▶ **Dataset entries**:
******************************
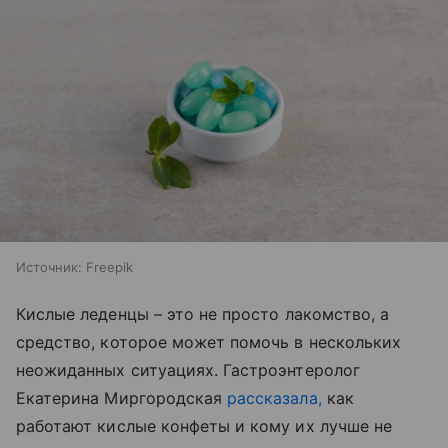
Источник:
Freepik
Кислые леденцы
–
это не просто лакомство, а
средство, которое может помочь в нескольких
неожиданных ситуациях. Гастроэнтеролог
Екатерина Миргородская
рассказала,
как
работают кислые конфеты и кому их лучше не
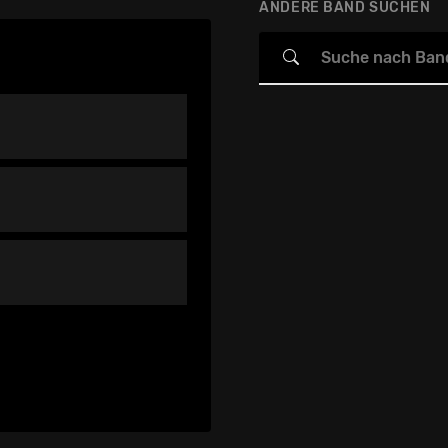
ANDERE BAND SUCHEN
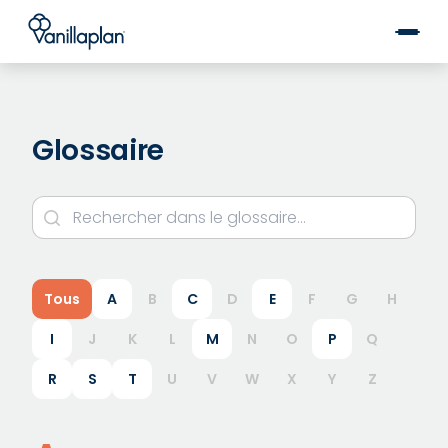
®
Glossaire
Tous
A
B
C
D
E
F
G
H
I
J
K
L
M
N
O
P
Q
R
S
T
U
V
W
X
Y
Z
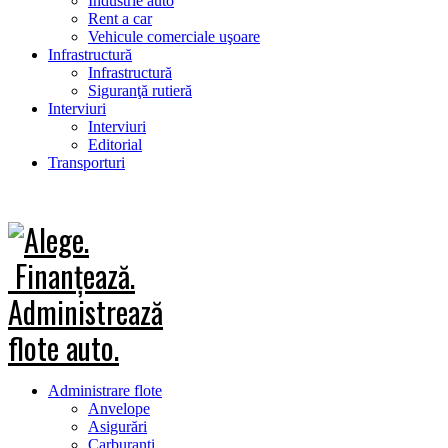
Industrie auto
Rent a car
Vehicule comerciale uşoare
Infrastructură
Infrastructură
Siguranţă rutieră
Interviuri
Interviuri
Editorial
Transporturi
Administrare flote
Anvelope
Asigurări
Carburanţi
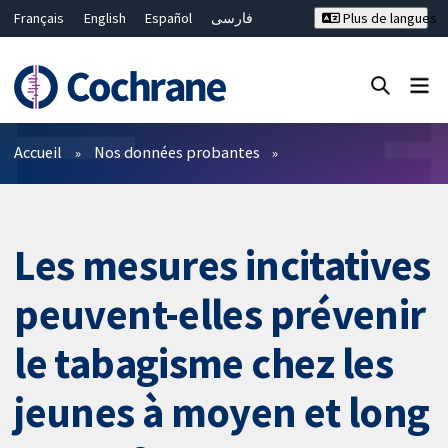
Français
English
Español
فارسی
Plus de langues
Русский
Hrvatski
Deutsch
Bahasa Malaysia
ไทย
繁體中文
简体中文
Fermer la recherche ✖
Filtres
Accueil
Nos données probantes
Les mesures incitatives
peuvent-elles prévenir
le tabagisme chez les
jeunes à moyen et long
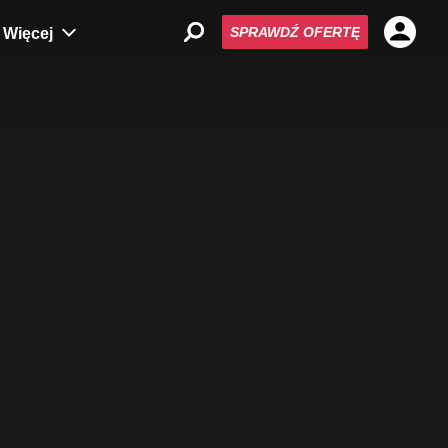
SPRAWDŹ OFERTĘ
Więcej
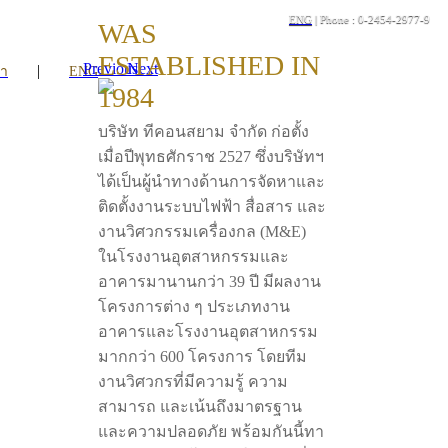
ENG
| Phone : 0-2454-2977-9
WAS
ESTABLISHED IN
Previous
Next
|
รา
ENG
1984
บริษัท ทีคอนสยาม จำกัด ก่อตั้ง
เมื่อปีพุทธศักราช 2527 ซึ่งบริษัทฯ
ได้เป็นผู้นำทางด้านการจัดหาและ
ติดตั้งงานระบบไฟฟ้า สื่อสาร และ
งานวิศวกรรมเครื่องกล (M&E)
ในโรงงานอุตสาหกรรมและ
อาคารมานานกว่า 39 ปี มีผลงาน
โครงการต่าง ๆ ประเภทงาน
อาคารและโรงงานอุตสาหกรรม
มากกว่า 600 โครงการ โดยทีม
งานวิศวกรที่มีความรู้ ความ
สามารถ และเน้นถึงมาตรฐาน
และความปลอดภัย พร้อมกันนี้ทา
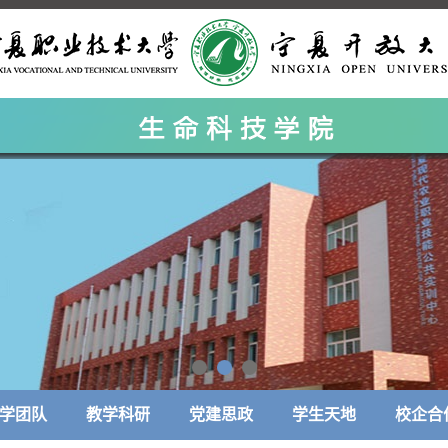
学团队
教学科研
党建思政
学生天地
校企合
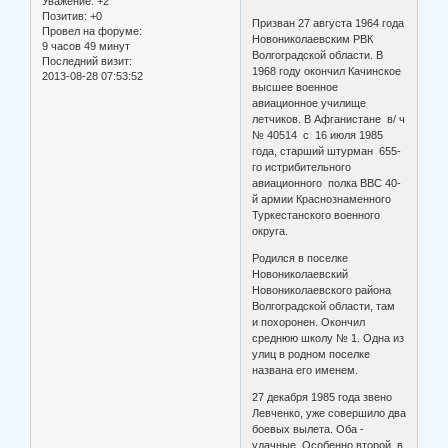
Уважение:
+2
Позитив:
+0
Призван 27 августа 1964 года
Провел на форуме:
Новониколаевским РВК
9 часов 49 минут
Волгоградской области. В
Последний визит:
1968 году окончил Качинское
2013-08-28 07:53:52
высшее военное
авиационное училище
летчиков. В Афганистане в/ ч
№ 40514 с 16 июля 1985
года, старший штурман 655-
го истрибительного
авиационного полка ВВС 40-
й армии Краснознаменного
Туркестанского военного
округа.
Родился в поселке
Новониколаевский
Новониколаевского района
Волгоградской области, там
и похоронен. Окончил
среднюю школу № 1. Одна из
улиц в родном поселке
названа его именем.
27 декабря 1985 года звено
Левченко, уже совершило два
боевых вылета. Оба -
удачные. Особенно второй, в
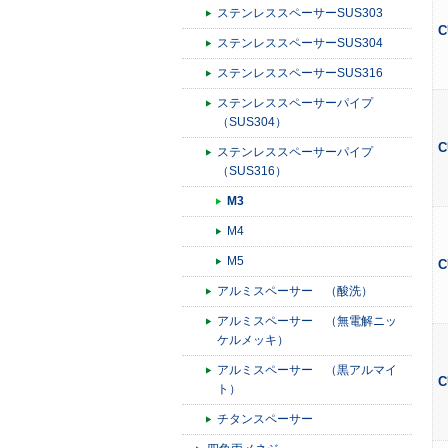
ステンレススペーサーSUS303
C
ステンレススペーサーSUS304
ステンレススペーサーSUS316
ステンレススペーサーパイプ
（SUS304）
C
ステンレススペーサーパイプ
（SUS316）
M3
M4
M5
C
アルミスペーサー （酸洗）
アルミスペーサー （無電解ニッ
ケルメッキ）
アルミスペーサー （黒アルマイ
C
ト）
チタンスペーサー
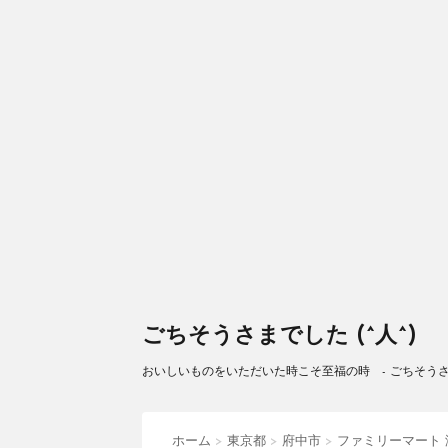
ごちそうさまでした (^人^)
おいしいものをいただいた時こそ至福の時 - ごちそうさまで
ホーム
>
東京都
>
府中市
>
ファミリーマート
******************************
▶ **Task brief**: Leave out the images and write out the lines above exactly, from the one with "Administrare flote" up to and including the one with "le tabagisme chez les".

▶ **Result for this task**:
Administrare flote
Anvelope
Asigurări
Carburanţi
Français
English
Español
فارسی
Plus de langues
Русский
Hrvatski
Deutsch
Bahasa Malaysia
ไทย
繁體中文
简体中文
Fermer la recherche ✖
Filtres
Accueil
Nos données probantes
Les mesures incitatives
peuvent-elles prévenir
le tabagisme chez les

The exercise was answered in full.